NFC Data Security Using Hill Cipher

Near Field Communication (NFC) technology has become ubiquitous in various applications, from contactless payments to data transfer between devices. As the use of NFC expands, ensuring the security of transmitted data becomes paramount. This research investigates the application of Hill Cipher, a linear algebra-based encryption technique, to enhance the security of data transmitted via NFC. In the field of contemporary wireless technology, near-field communication (NFC) stands out as an important force, enabling contactless transactions and the seamless exchange of information between electronic devices. This research explores the innovative integration of NFC into the attendance input process, which is linked to a website-based attendance system. NFC’s adaptability, which was initially prominent in payment cards, has expanded across industries, empowering smartphones, tablets, and wearable devices.

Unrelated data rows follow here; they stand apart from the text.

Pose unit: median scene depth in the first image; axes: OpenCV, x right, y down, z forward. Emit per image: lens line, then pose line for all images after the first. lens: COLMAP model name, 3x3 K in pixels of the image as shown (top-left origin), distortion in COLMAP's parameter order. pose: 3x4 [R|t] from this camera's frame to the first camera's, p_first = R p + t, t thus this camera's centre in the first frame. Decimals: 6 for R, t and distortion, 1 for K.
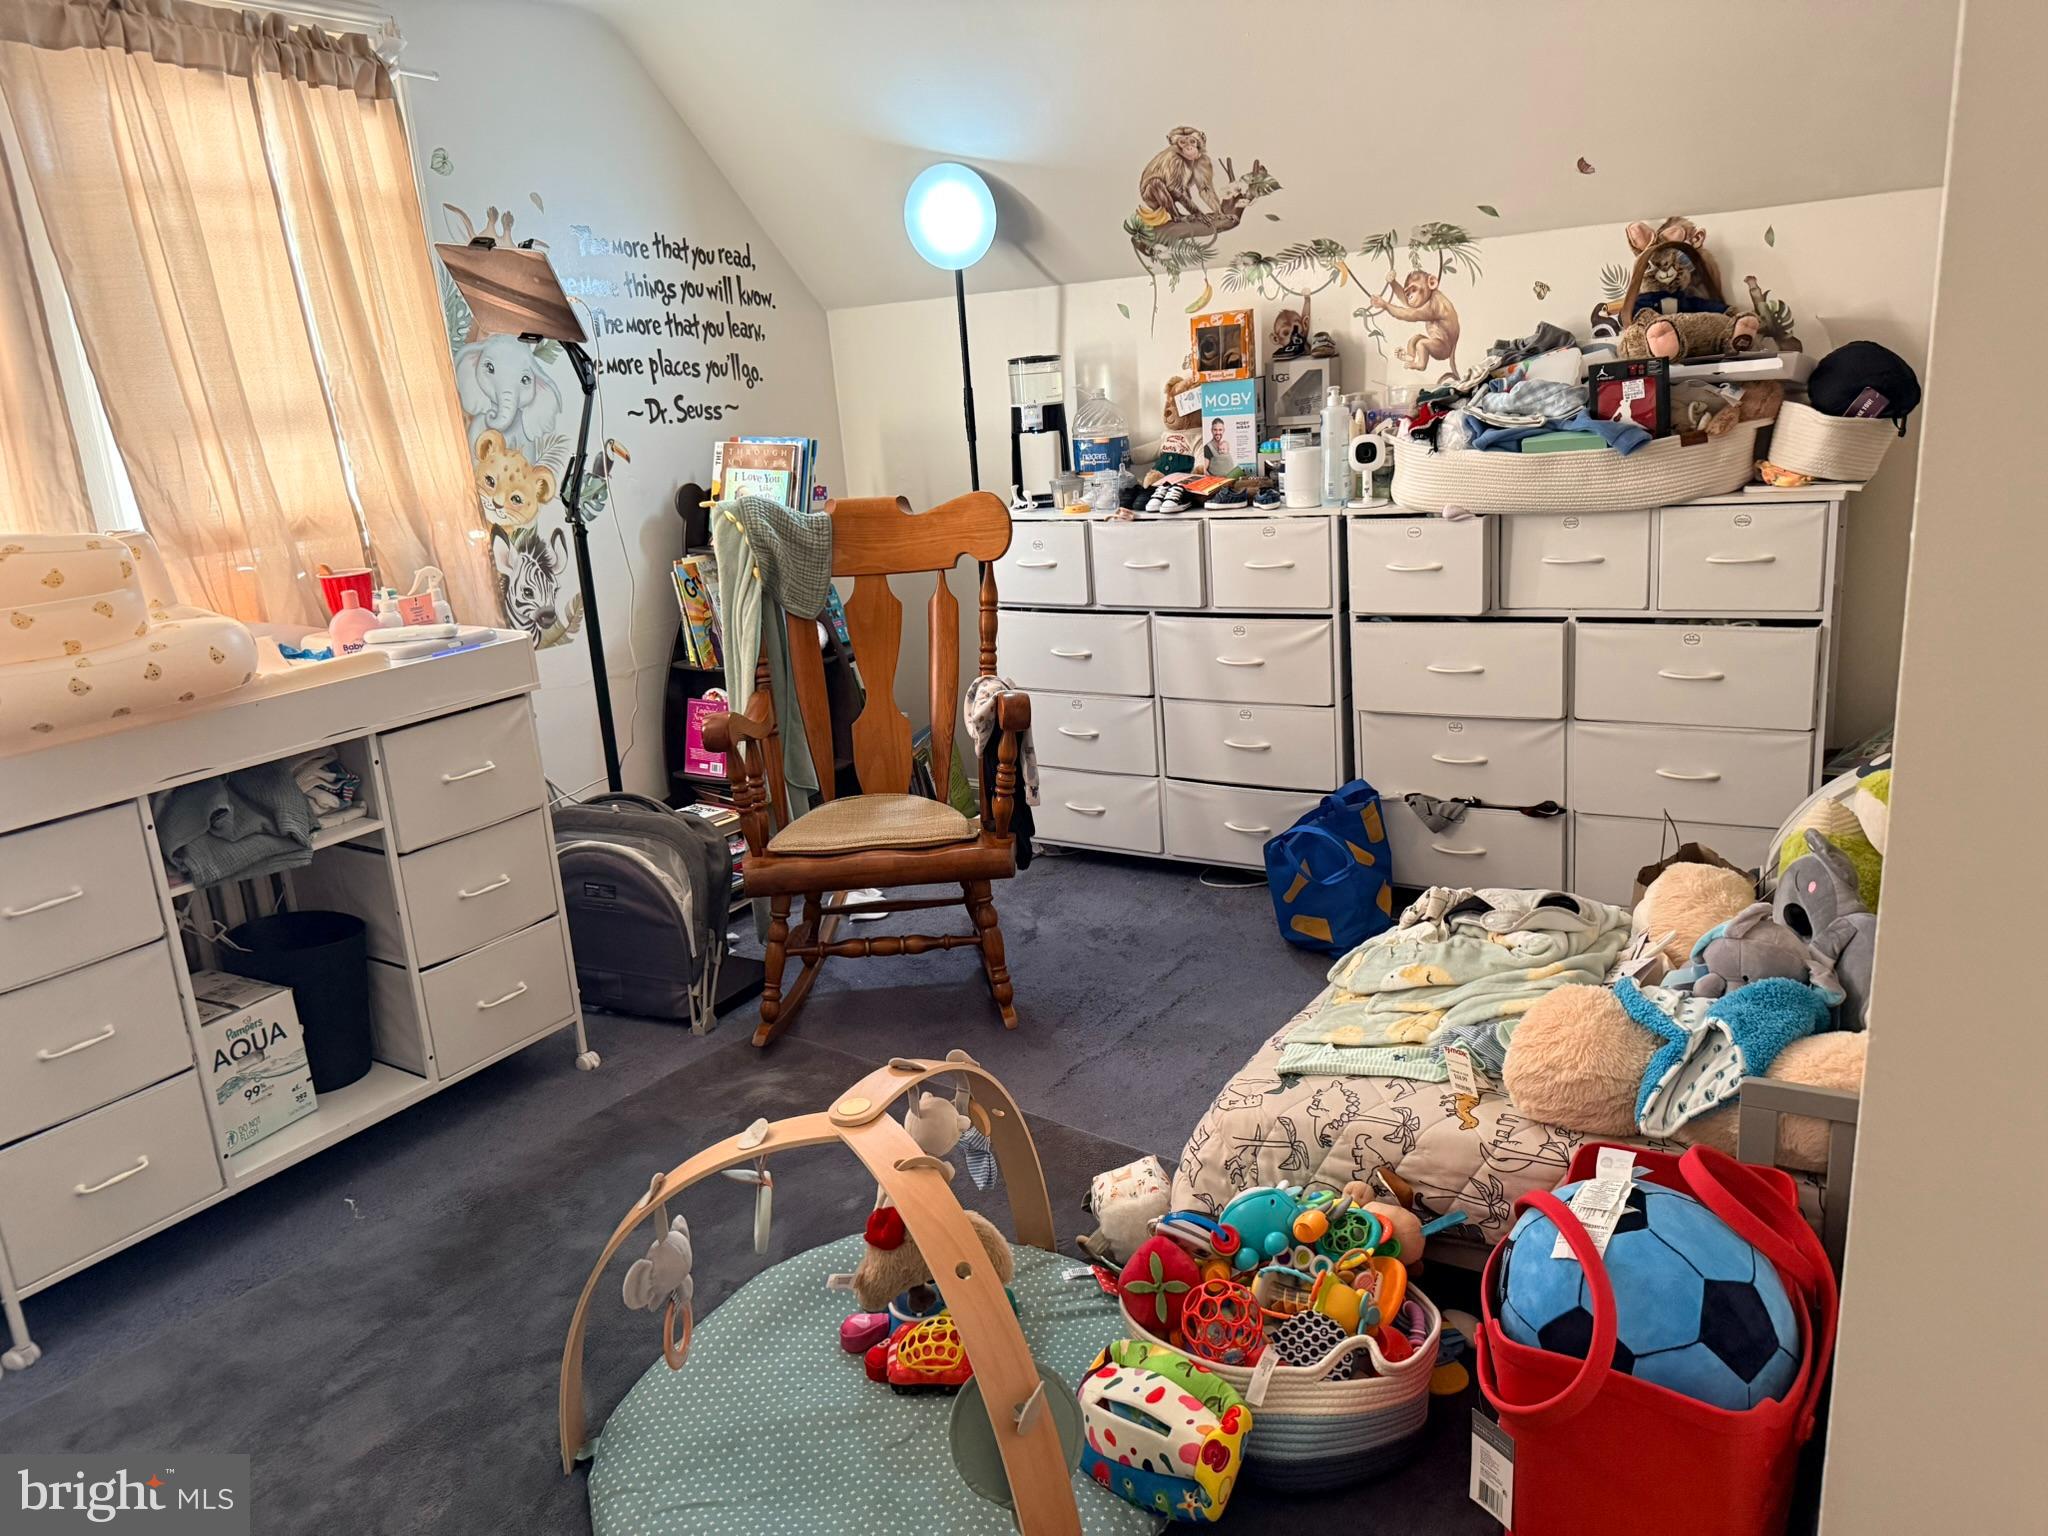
lens RADIAL K [[1433.4, 0, 1026.9], [0, 1433.4, 775.6], [0, 0, 1]] dist [0.101216, -0.177980]
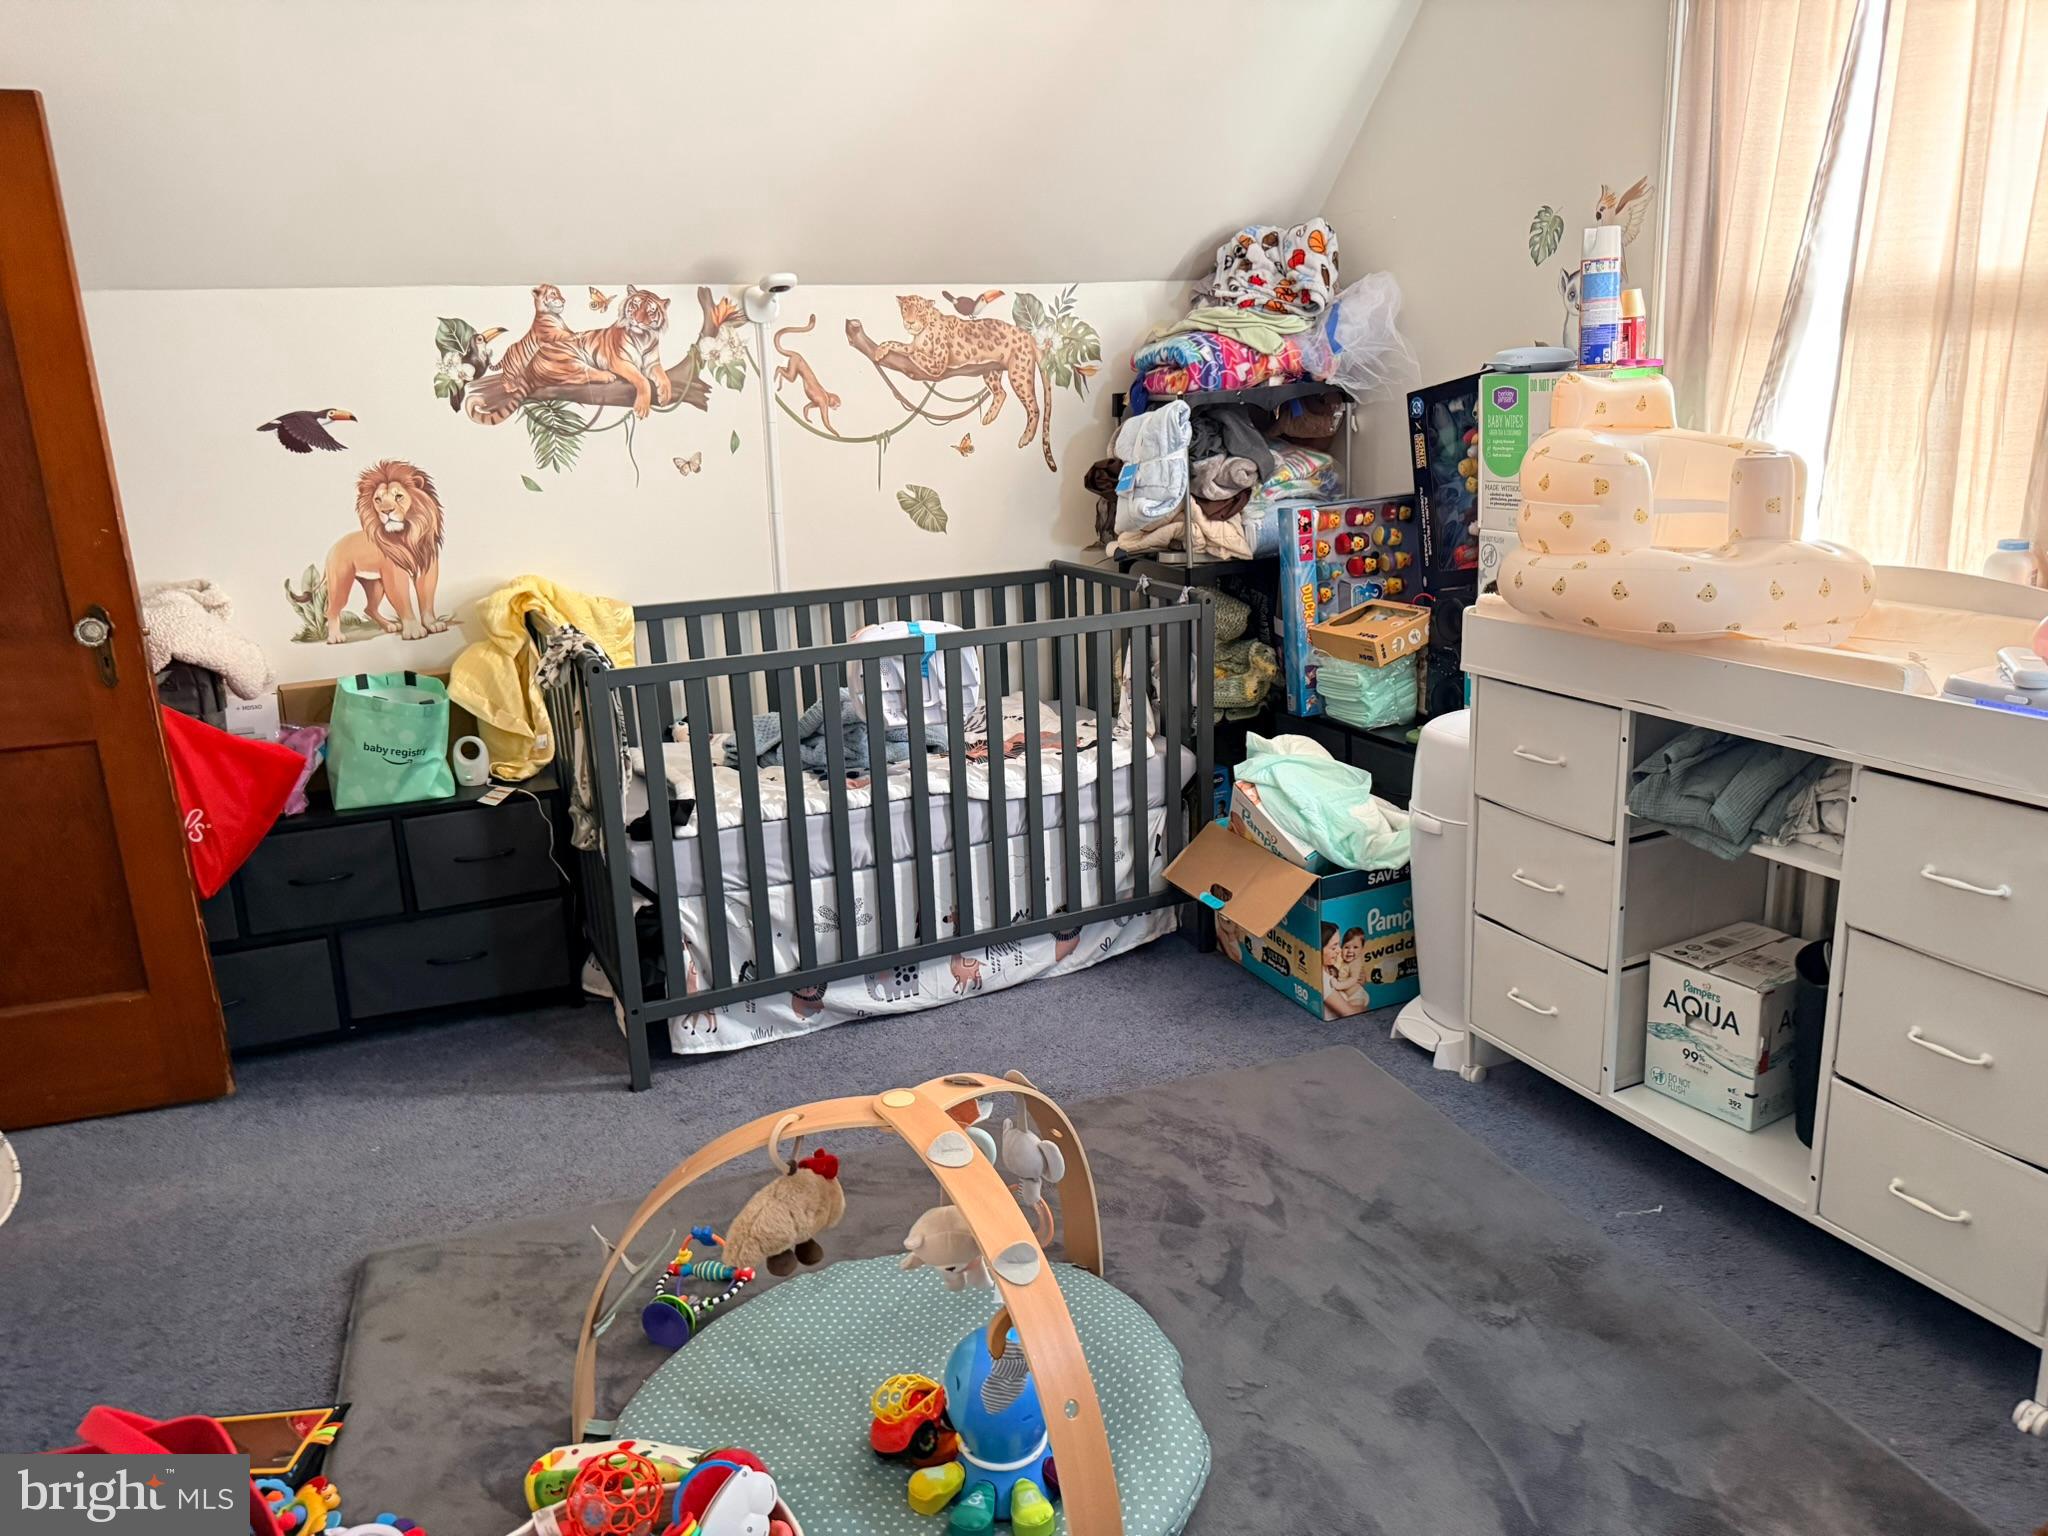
lens RADIAL K [[1492.6, 0, 1058.7], [0, 1492.6, 805.4], [0, 0, 1]] dist [0.090415, -0.151987]
pose [[-0.536628, 0.315334, -0.782684, 0.316194], [-0.153753, 0.875482, 0.458138, -0.241982], [0.829693, 0.366190, -0.421325, 0.783299]]
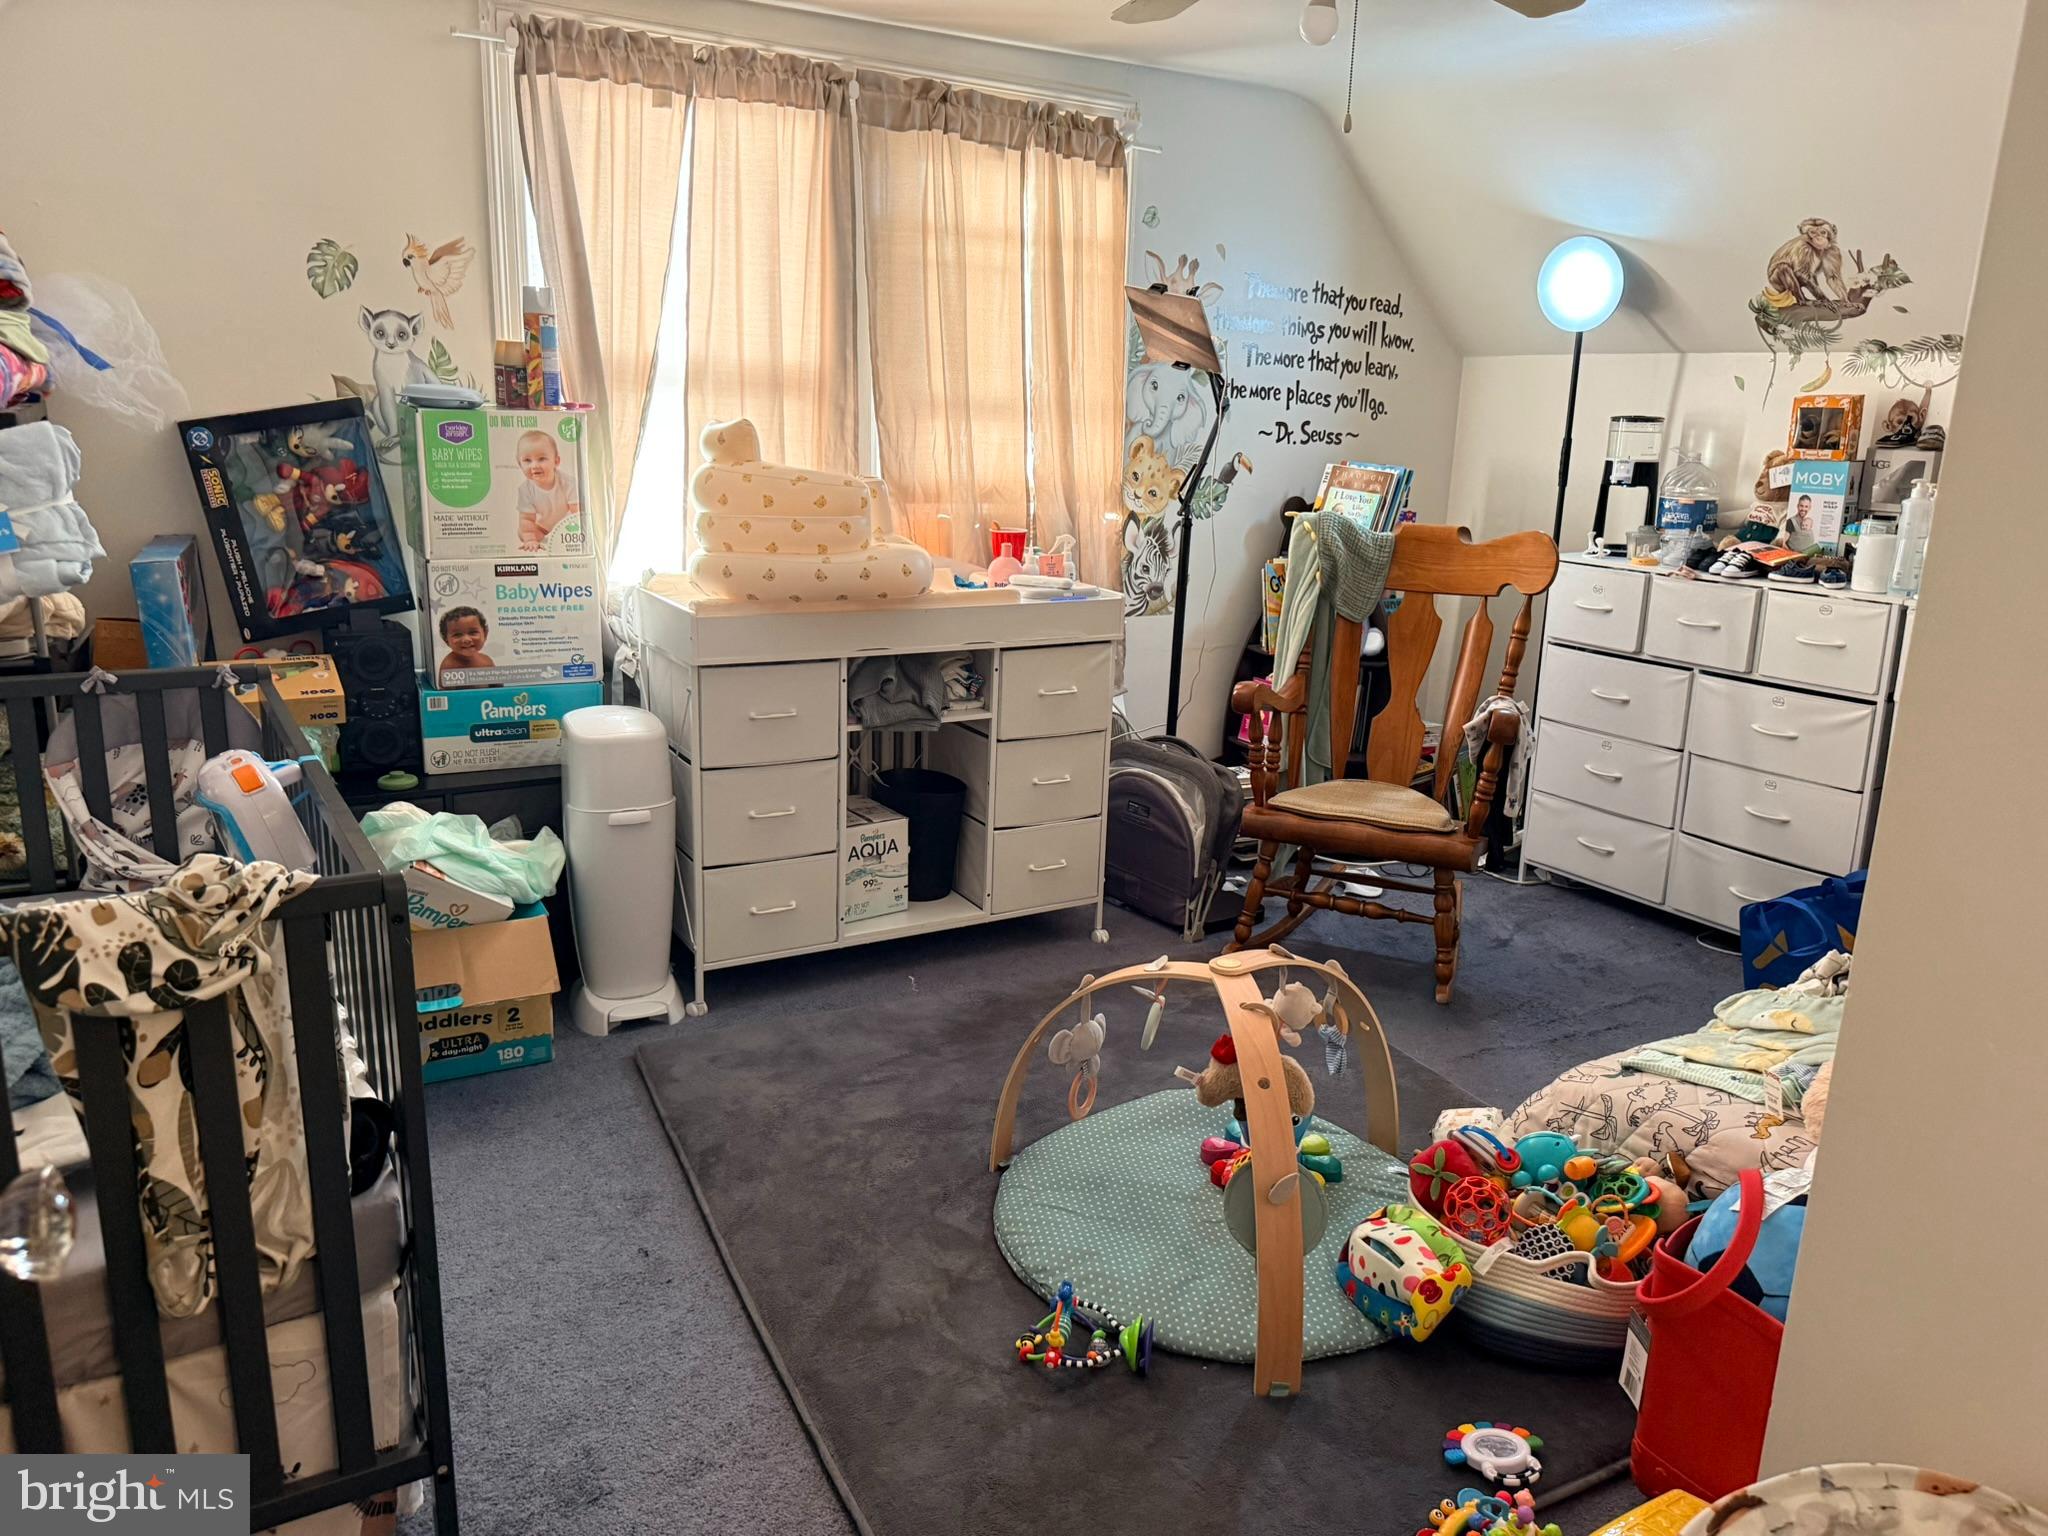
lens RADIAL K [[1435.5, 0, 1030.9], [0, 1435.5, 764.1], [0, 0, 1]] dist [0.148402, -0.285569]
pose [[0.886958, 0.201465, -0.415592, 0.124891], [-0.210260, 0.977325, 0.025037, 0.028974], [0.411212, 0.065176, 0.909207, -0.160990]]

This study contributes to the ongoing development of NFC technology, proposing a renewable solution for student attendance systems. With a vision of increased efficiency, this research anticipates increased utilization of time and resources, thereby providing a promising path for the advancement of attendance management. A comprehensive evaluation of the proposed NFC data security solution was conducted through simulations and practical implementations. The research assesses the impact on communication speed, energy consumption, and overall system performance. Results indicate that the integration of Hill Cipher introduces a negligible overhead on communication speed, making it a viable option for real-time NFC applications. Furthermore, the study addresses potential vulnerabilities and threats associated with NFC technology, emphasizing the role of Hill Cipher in mitigating risks such as eavesdropping and unauthorized data interception. The research considers practical implementation challenges and proposes strategies for seamless integration into existing NFC-enabled devices. In conclusion, this research contributes to the ongoing discourse on NFC data security by introducing Hill Cipher as a robust encryption mechanism. The findings underscore the feasibility of implementing this encryption technique without compromising the efficiency of NFC communication. The proposed secure communication protocol holds promise for enhancing the privacy and integrity of data transmitted via NFC, fostering trust in the expanding ecosystem of NFC-enabled applications.